2015年5月14日木曜日

現場で考える木材の販売戦略「木を診て、山を見る」

岐阜県林産システム推進センター所長に学ぶ


 クリエーター科の林業再生講座2年生が学ぶ木材の販売戦略

 今回は岐阜県森林組合連合会 岐阜林産システム推進センターの樋口享二所長さんに、実際に
仕事をされた現場で、販売戦略のために、「山をどう見立て」、「どのように販売するか」を学びまし
た。

 下の写真で左端に立派なスギ立木がありますが、この周辺で最も良い立木は写真中央にある
スギ、真円性や樹皮の美しさ、様々なポイントを見ることを指導されました。
 重要なのは、林産収入をより高めるために 「木を診て、山を見る」 


 木の診方 : 樹種、林齢、樹高、胸高直径、生育状況、自然被害、価値
 山の見方 : 蓄積、搬出面積、搬出材積、金額

  伐採痕から何を読み取るか? この現場の立木は今伐採して金にすべきか?
                      それとも残して将来金にすべきか?・・・・・伐り時がある。
 

並材か役物か、市売りかシステム販売か、B材は合板か、C材はパルプか、バイオマスのD材は?
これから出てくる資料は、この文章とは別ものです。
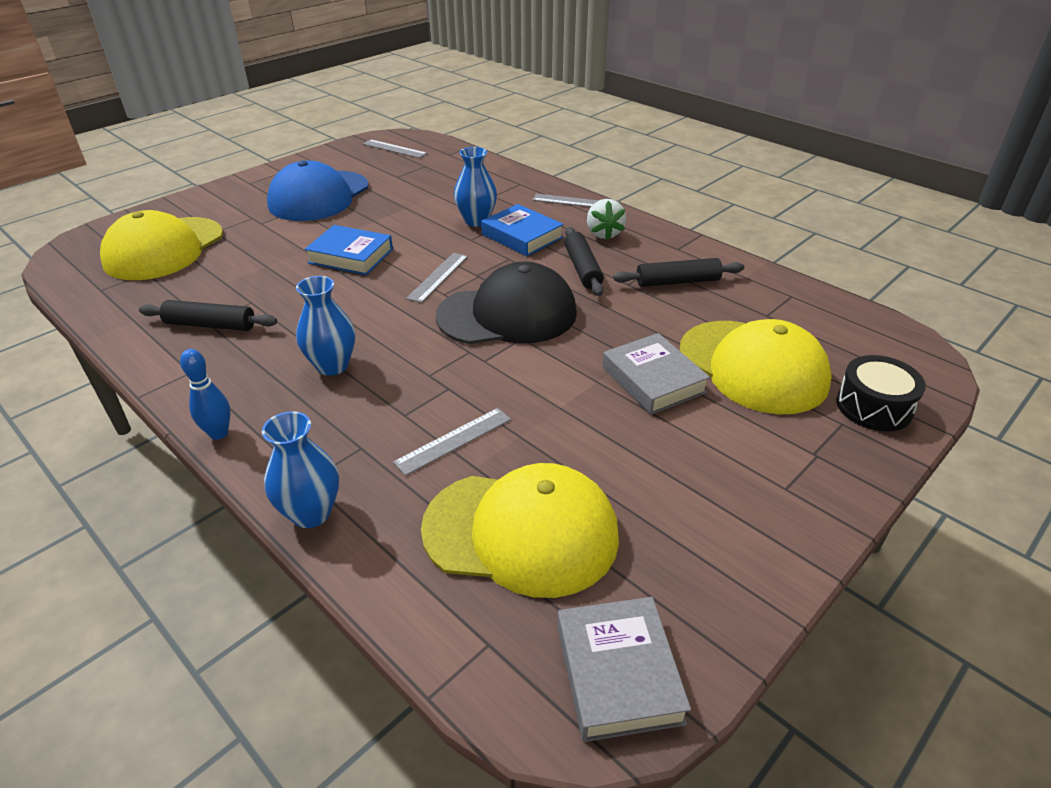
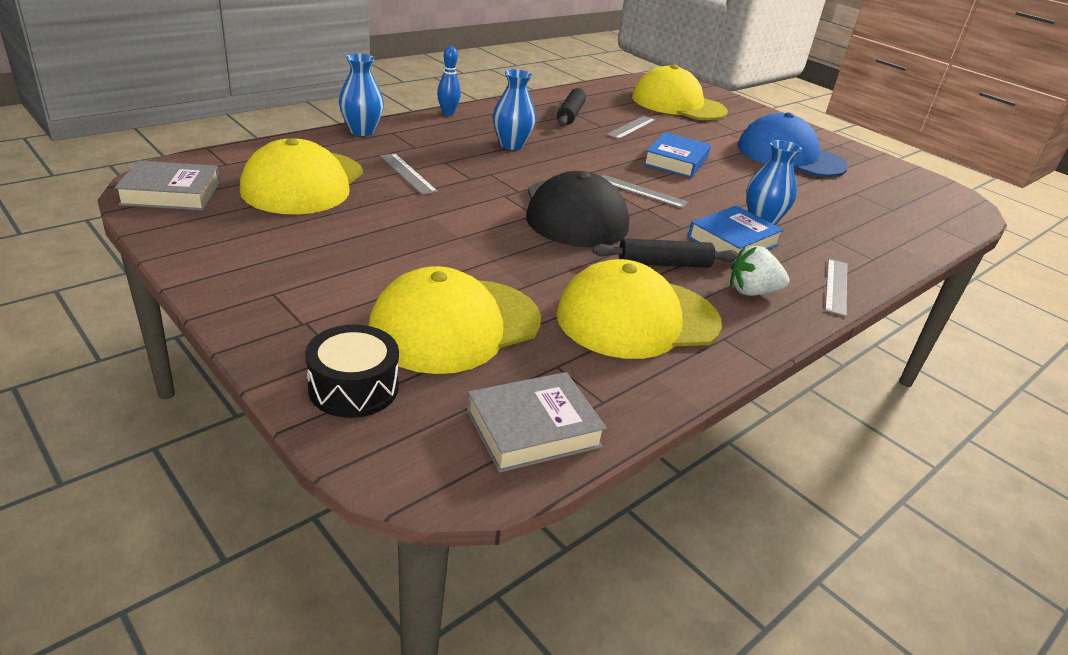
camera: 90 degrees right, 5 degrees down
grey ruler [363,139,427,158] -> grey ruler moved to [606,116,656,139]
grey book [602,333,710,415] -> grey book moved to [467,372,607,473]
black rolling pin [613,258,744,287] -> yellow cap [556,259,722,359]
 ・ 直材が一番、しかし曲がっていても隅木や破風の特殊材ならその価値は別物
 ・ 目締まりが均等で細かい
 ・ 色合いが良く、赤色かピンク色
 ・ 辺材(白太)が薄いか
 ・ アテは、獣害は、目割れは、凍裂は、虫食いは・・・・  概ね80年以上の天然木は別格。
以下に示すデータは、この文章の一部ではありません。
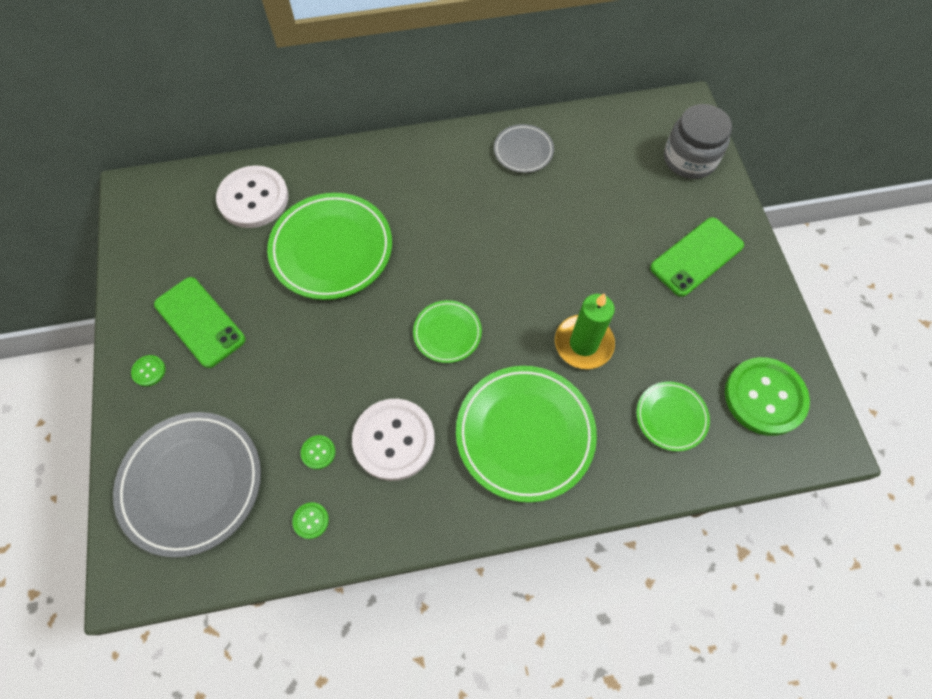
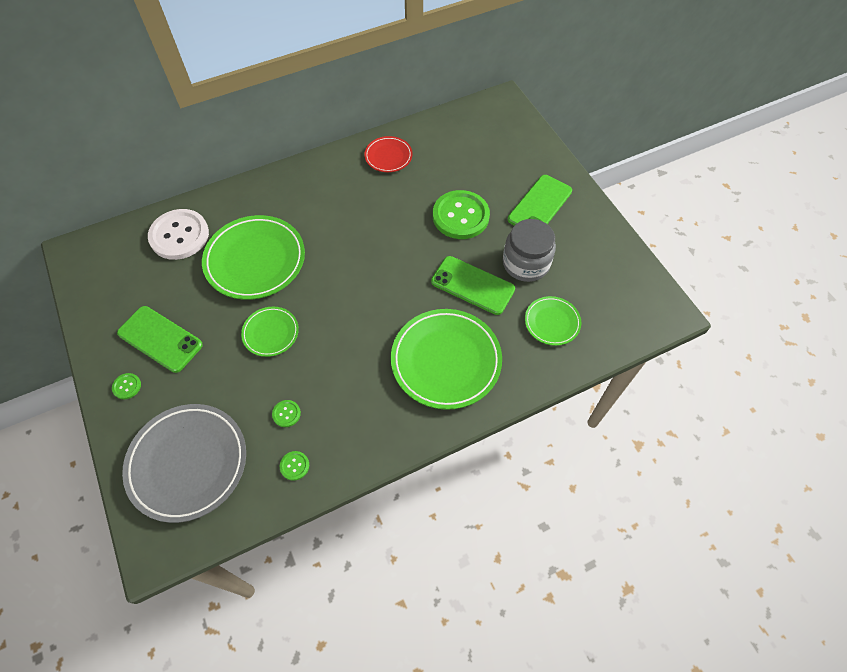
camera: 15 degrees left, 5 degrees down
white button [352,399,435,481] -> none
green plate [413,300,482,363] -> green plate moved to [241,307,299,357]
grey plate [494,124,554,173] -> red plate [364,136,413,172]
green candle [555,293,615,369] -> green phone [431,256,515,315]
grey jar [664,104,732,179] -> grey jar moved to [503,219,556,282]
green button [725,357,810,436] -> green button moved to [433,190,490,239]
 多くの所有者さんが、「太い木が良い木、金になる木」と考える人が多い。
 
 所有者にとっては、どんな木も価値があるように思える。それをどう説明し、納得してもらって
作業をするのか。
 
 重要なのは収入金額をあげること。そのために何を努力するのか。作業のやり方を見直して
生産効率を上げるのか。販売先を仕分けして販売単価をアップさせるのか。作業者達の意識を
どのように変革させるのか?


 現場によって所有者のニーズは異なる。そのニーズをしっかり聞き。どのように回答するのか。
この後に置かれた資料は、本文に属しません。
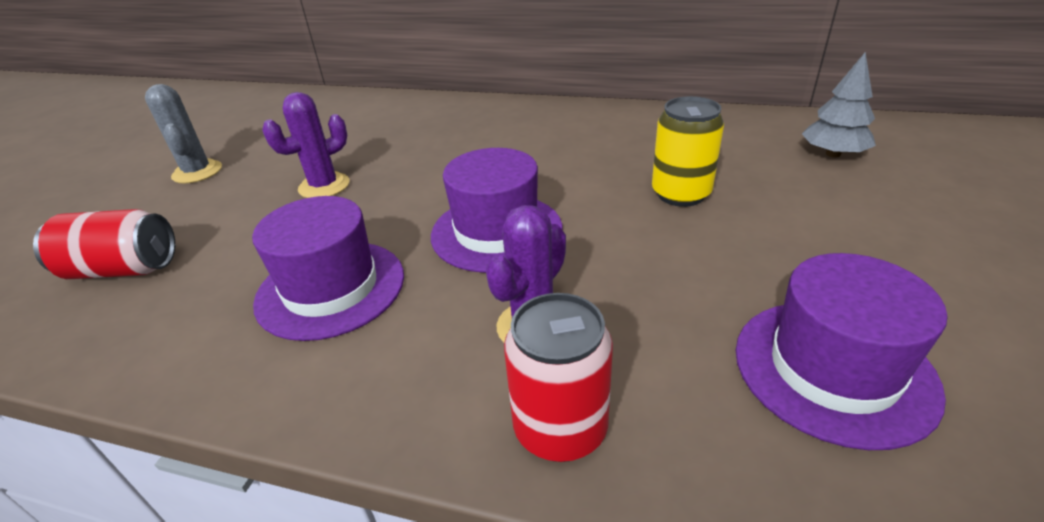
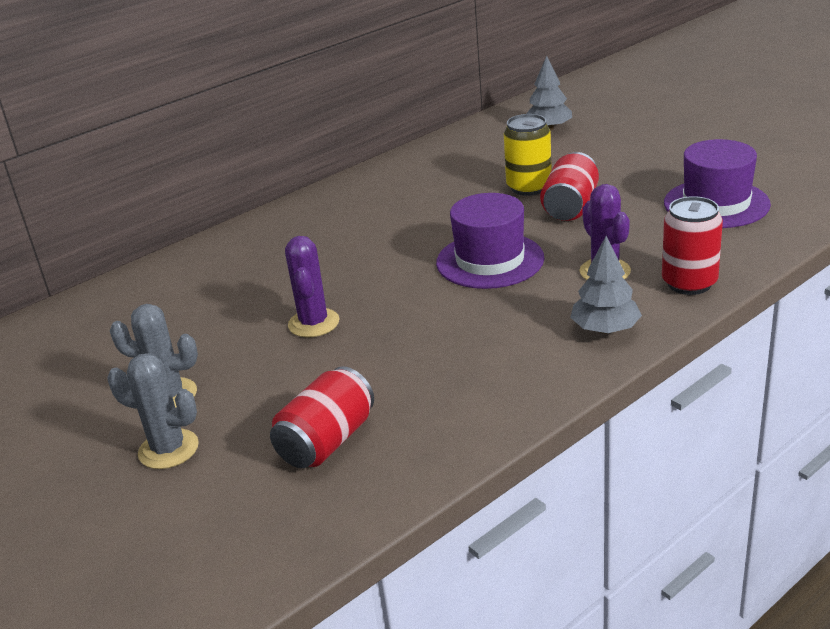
camera: 55 degrees left, 5 degrees down
purple hat [252,196,404,341] -> none
none -> grey cactus [107,353,199,469]
none -> red can [540,152,599,221]
none -> grey tree [570,236,642,334]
 収入は上げなければ意味がないが、山づくりにつながる作業でなければ、次ぎにつながらない。


 途中、本巣地区で選抜された「織部杉」を見学。 これは地元で選抜されて育成されたスギ。

 近くに植えられている挿し木スギ林の立木と比較しても、樹皮の美しさや真円性が違う。
良いものは見た目の風格まで違う。 そうした価値ある立木はお金になるが、重要なのは一般的
な木材を如何に高く販売して、山にお金を返すこと。


  樋口所長さんは、自前の作業班で木材生産をしているだけではない。最近は森林組合の作業
班の作業指導にも力を注いでおられます。

 平成22年8月に初めてチェンソーを手にして、伐採収穫を始め、生産性は2.6m3/人日から、
翌年には3.1m3/人日、4.1m3/人日、5.2m3/人日、6.3m3/人日と年々増加。

 その実績は機械化によるものではなく、生産管理におけるボトルネックの追求と改善によって
います。

 今回は実際に作業をされた現場でのお話しでしたが、朝9:00から始まり、あれよあれよと16:00
を過ぎるほど、時間を立つのも忘れるような内容であったのです。

以上報告、JIRIこと川尻秀樹でした。